• [Dataset entries]
•••

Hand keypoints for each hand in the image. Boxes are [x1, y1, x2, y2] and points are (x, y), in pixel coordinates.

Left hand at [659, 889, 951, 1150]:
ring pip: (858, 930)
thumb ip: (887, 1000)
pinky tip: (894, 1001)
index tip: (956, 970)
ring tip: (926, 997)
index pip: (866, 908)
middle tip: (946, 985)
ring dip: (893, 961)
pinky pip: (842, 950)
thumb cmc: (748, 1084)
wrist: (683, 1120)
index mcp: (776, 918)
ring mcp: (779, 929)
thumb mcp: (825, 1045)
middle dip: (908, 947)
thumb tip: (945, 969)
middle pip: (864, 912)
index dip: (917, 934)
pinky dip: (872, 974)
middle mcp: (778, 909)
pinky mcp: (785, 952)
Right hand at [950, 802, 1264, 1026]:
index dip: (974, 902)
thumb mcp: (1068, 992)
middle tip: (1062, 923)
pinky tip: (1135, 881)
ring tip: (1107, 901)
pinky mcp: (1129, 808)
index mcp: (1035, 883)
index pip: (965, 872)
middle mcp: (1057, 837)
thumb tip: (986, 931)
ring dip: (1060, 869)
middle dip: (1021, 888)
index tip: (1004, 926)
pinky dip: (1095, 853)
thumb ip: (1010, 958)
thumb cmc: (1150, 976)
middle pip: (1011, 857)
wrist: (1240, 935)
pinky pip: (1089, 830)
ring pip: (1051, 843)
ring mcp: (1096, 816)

•••

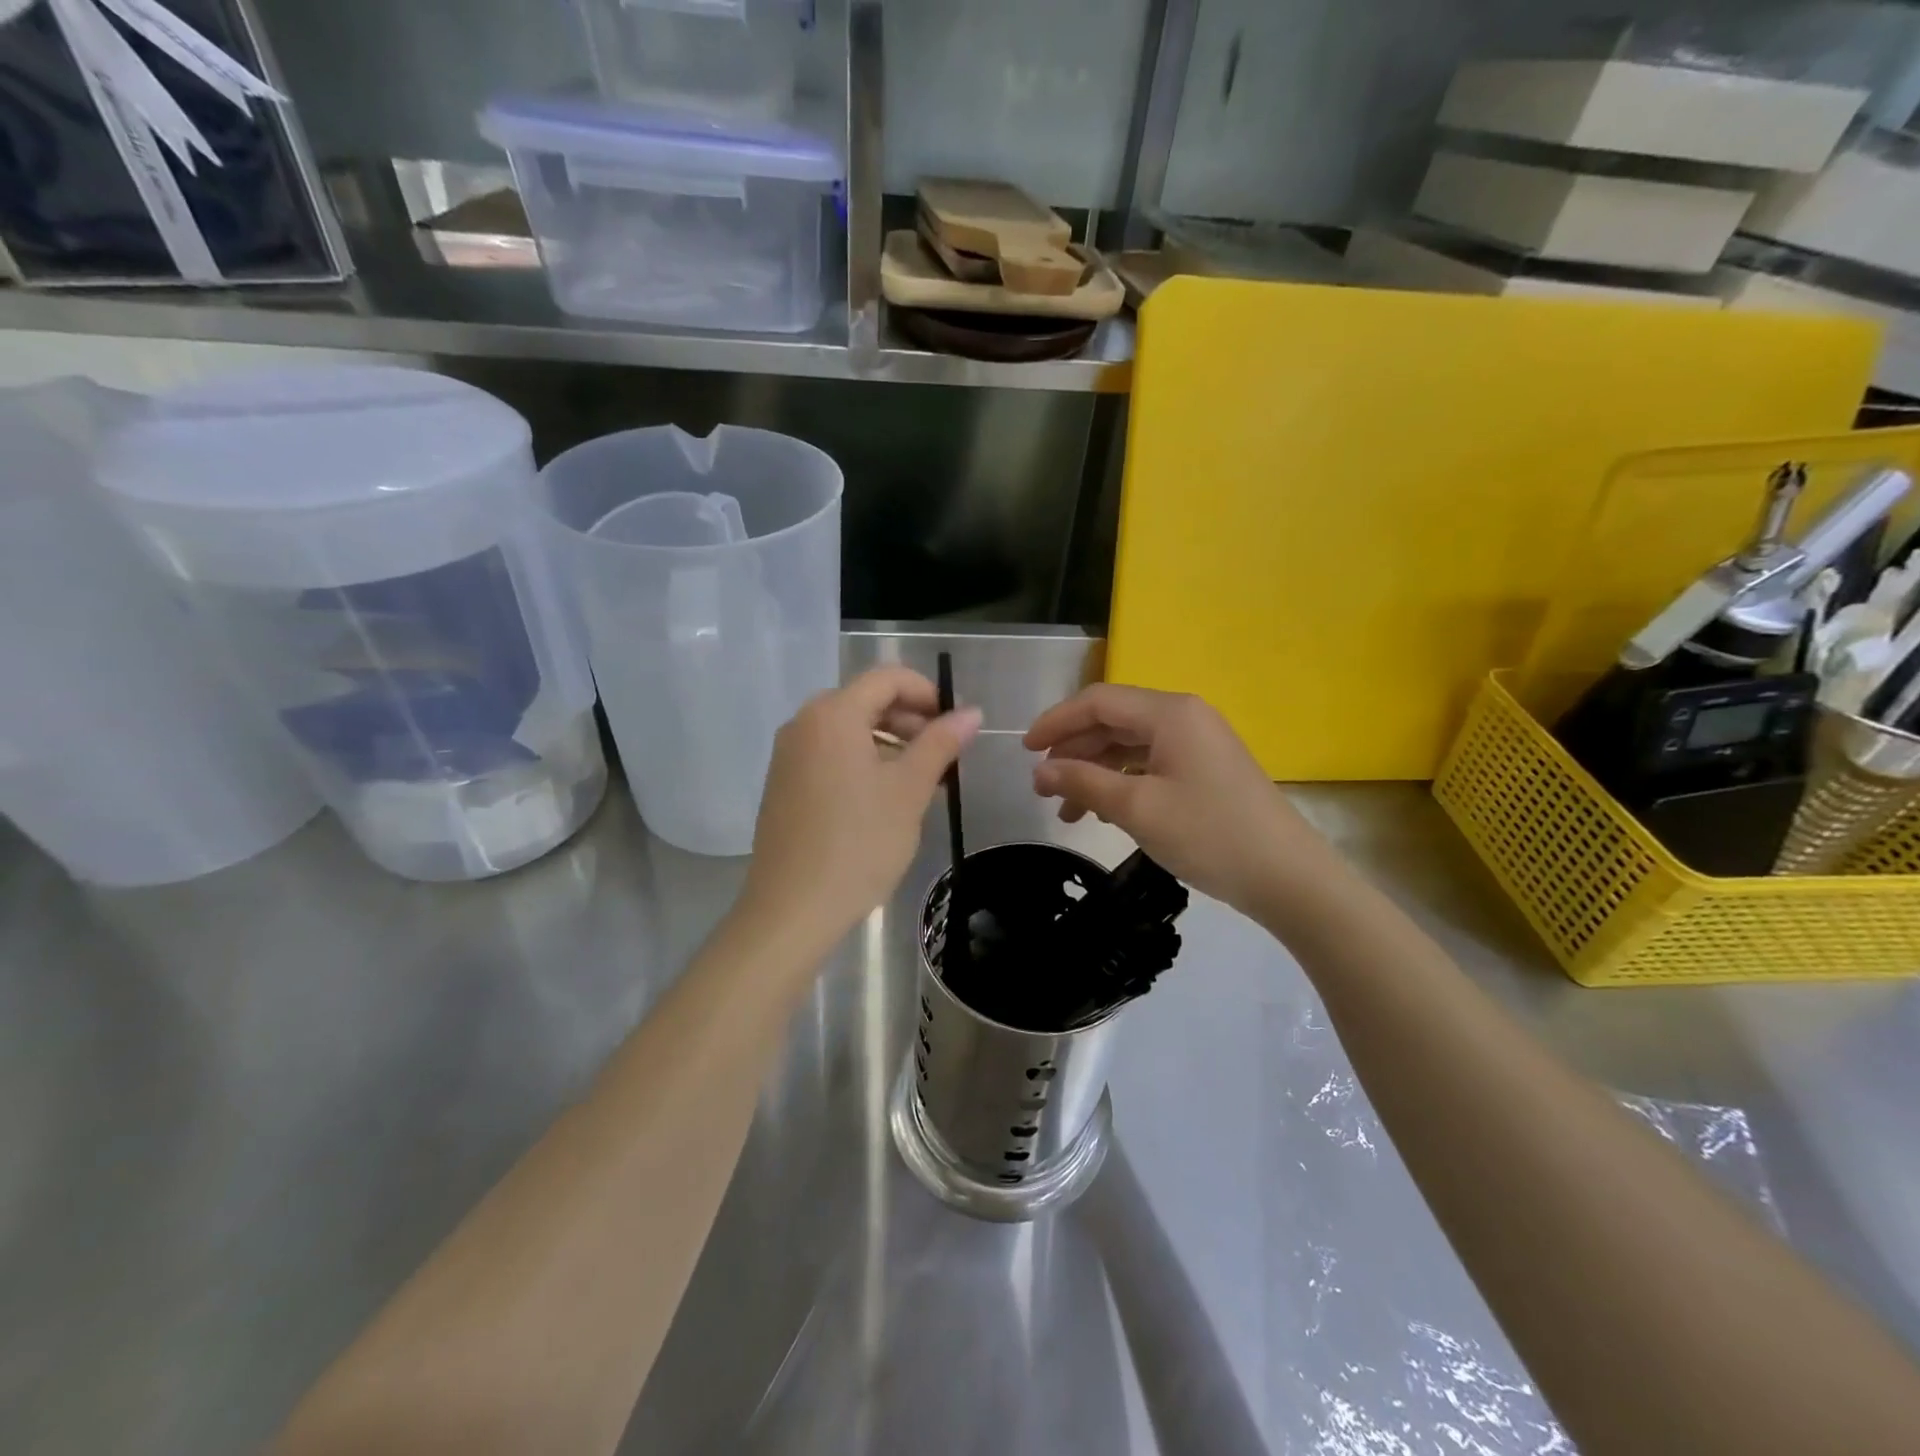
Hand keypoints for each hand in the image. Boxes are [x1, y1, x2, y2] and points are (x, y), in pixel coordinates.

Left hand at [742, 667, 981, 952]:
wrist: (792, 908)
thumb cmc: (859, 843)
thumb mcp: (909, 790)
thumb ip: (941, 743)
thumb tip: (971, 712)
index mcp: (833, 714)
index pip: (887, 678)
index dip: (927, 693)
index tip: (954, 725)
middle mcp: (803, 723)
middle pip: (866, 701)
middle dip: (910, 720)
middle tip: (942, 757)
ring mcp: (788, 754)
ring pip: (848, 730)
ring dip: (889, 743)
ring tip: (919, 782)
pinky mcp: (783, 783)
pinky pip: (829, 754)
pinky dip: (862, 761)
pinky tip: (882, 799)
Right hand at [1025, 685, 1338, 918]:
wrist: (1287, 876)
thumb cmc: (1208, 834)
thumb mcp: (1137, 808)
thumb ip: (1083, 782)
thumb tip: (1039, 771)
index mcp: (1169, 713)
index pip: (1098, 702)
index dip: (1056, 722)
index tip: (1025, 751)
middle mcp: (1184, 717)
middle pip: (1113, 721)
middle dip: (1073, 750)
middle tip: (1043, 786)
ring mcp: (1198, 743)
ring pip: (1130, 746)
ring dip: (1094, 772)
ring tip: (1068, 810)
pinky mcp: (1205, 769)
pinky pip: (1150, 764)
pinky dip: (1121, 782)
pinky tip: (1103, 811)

•••

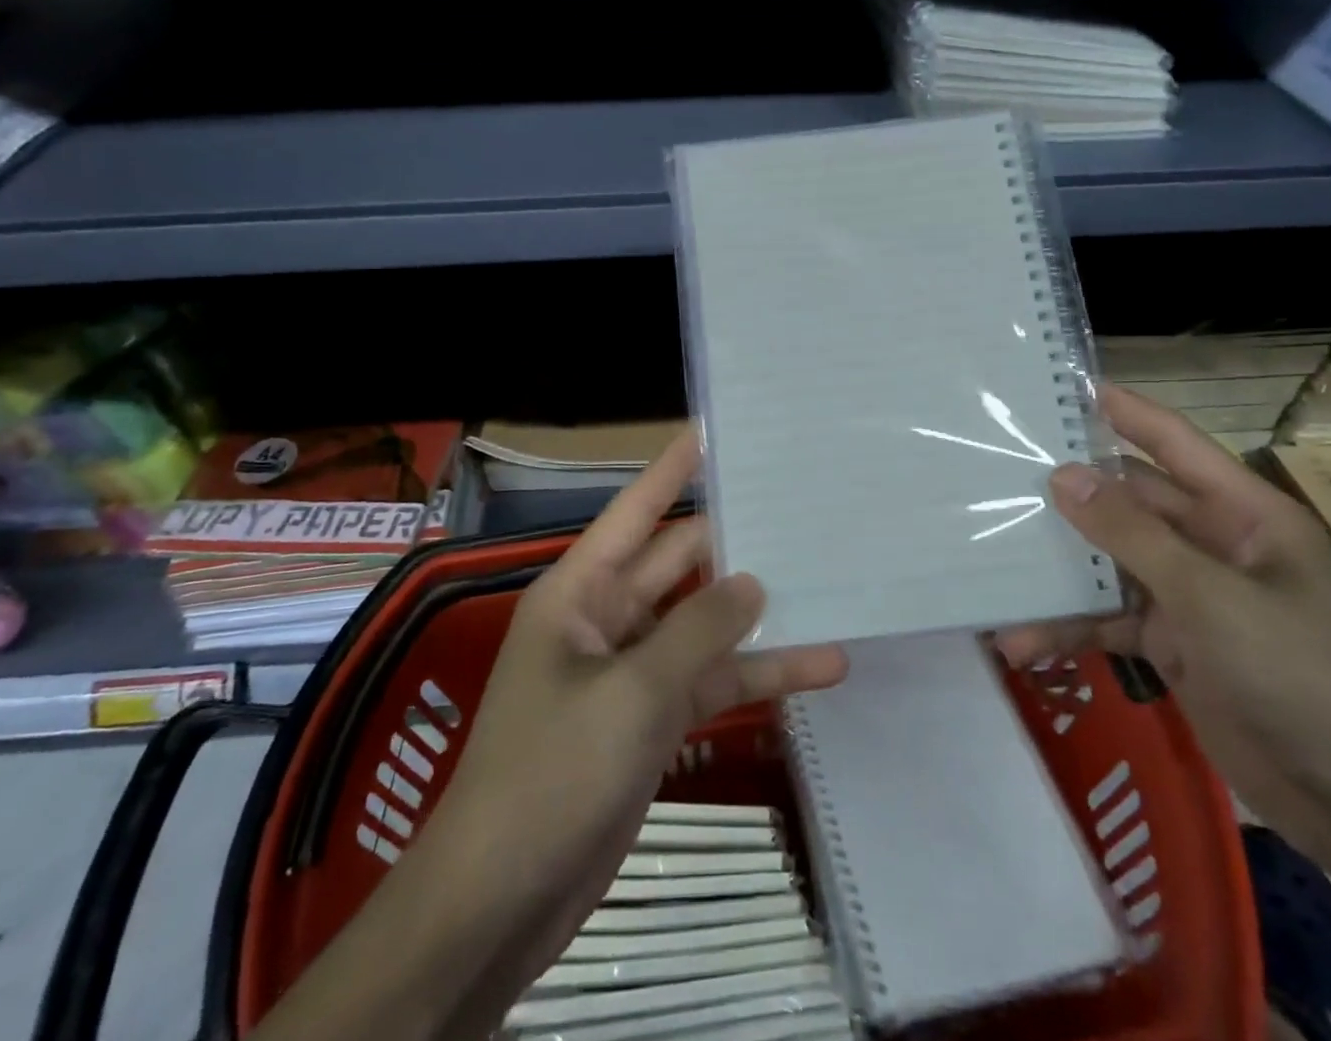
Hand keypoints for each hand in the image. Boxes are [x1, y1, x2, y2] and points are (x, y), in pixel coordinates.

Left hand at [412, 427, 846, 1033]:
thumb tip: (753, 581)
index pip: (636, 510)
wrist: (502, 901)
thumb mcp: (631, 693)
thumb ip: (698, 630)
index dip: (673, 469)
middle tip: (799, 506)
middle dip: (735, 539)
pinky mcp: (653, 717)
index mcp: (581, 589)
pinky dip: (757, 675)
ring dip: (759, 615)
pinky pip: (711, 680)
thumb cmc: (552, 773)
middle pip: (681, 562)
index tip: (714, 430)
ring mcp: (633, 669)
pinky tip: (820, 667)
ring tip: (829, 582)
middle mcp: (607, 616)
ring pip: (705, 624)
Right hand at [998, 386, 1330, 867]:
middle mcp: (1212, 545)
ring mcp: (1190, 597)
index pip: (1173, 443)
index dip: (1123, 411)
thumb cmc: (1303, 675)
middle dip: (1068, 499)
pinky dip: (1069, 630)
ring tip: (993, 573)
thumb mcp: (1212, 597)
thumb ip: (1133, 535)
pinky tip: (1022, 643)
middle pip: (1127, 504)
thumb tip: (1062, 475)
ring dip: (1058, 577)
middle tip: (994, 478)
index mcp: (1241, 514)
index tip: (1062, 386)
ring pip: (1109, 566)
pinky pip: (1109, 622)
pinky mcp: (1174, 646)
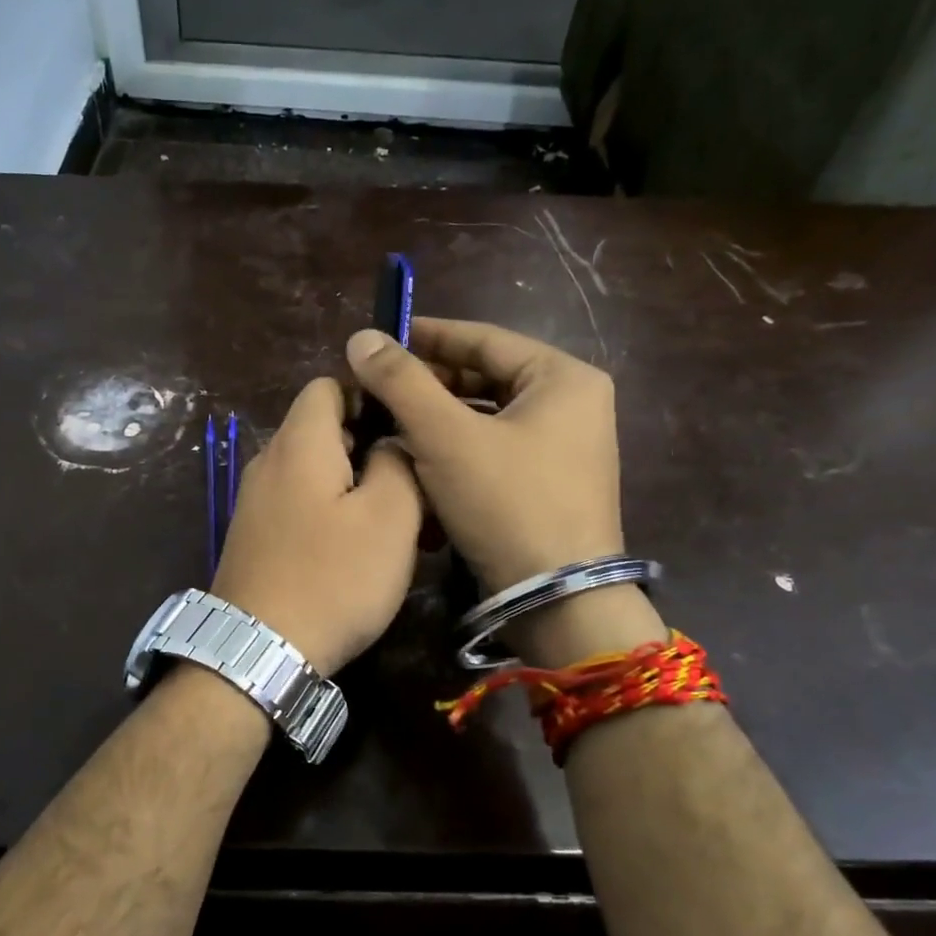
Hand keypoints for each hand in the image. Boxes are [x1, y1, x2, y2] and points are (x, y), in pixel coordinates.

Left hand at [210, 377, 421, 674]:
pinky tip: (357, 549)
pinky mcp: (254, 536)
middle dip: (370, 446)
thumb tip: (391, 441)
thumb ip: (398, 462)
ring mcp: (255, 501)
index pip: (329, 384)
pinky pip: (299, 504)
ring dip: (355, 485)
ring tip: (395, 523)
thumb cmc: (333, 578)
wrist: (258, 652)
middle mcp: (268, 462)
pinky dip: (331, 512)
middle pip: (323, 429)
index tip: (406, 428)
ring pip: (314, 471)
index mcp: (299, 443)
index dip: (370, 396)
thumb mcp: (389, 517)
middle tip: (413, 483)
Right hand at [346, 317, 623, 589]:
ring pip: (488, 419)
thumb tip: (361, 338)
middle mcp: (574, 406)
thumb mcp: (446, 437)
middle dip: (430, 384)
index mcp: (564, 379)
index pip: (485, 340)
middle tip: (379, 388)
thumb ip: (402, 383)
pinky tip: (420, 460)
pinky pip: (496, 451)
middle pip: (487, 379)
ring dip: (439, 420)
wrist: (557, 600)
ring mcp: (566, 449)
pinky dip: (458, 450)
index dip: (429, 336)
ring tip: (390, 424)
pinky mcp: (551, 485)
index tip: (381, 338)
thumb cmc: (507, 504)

•••

Each line in the entries above, starting at the line with "thumb mcp: (1068, 992)" and ending at the line with "ring mcp: (1096, 816)", is to be printed exactly, and only those lines.

thumb mcp: (1068, 992)
middle tip: (1062, 923)
pinky tip: (1135, 881)
ring tip: (1107, 901)
pinky mcp: (1129, 808)
index mcp: (1035, 883)
index pip: (965, 872)
middle mcp: (1057, 837)
thumb tip: (986, 931)
ring dip: (1060, 869)
middle dip: (1021, 888)
index tip: (1004, 926)
pinky dip: (1095, 853)
thumb ip: (1010, 958)
thumb cmc: (1150, 976)
middle pip: (1011, 857)
wrist: (1240, 935)
pinky pip: (1089, 830)
ring pip: (1051, 843)
ring mcp: (1096, 816)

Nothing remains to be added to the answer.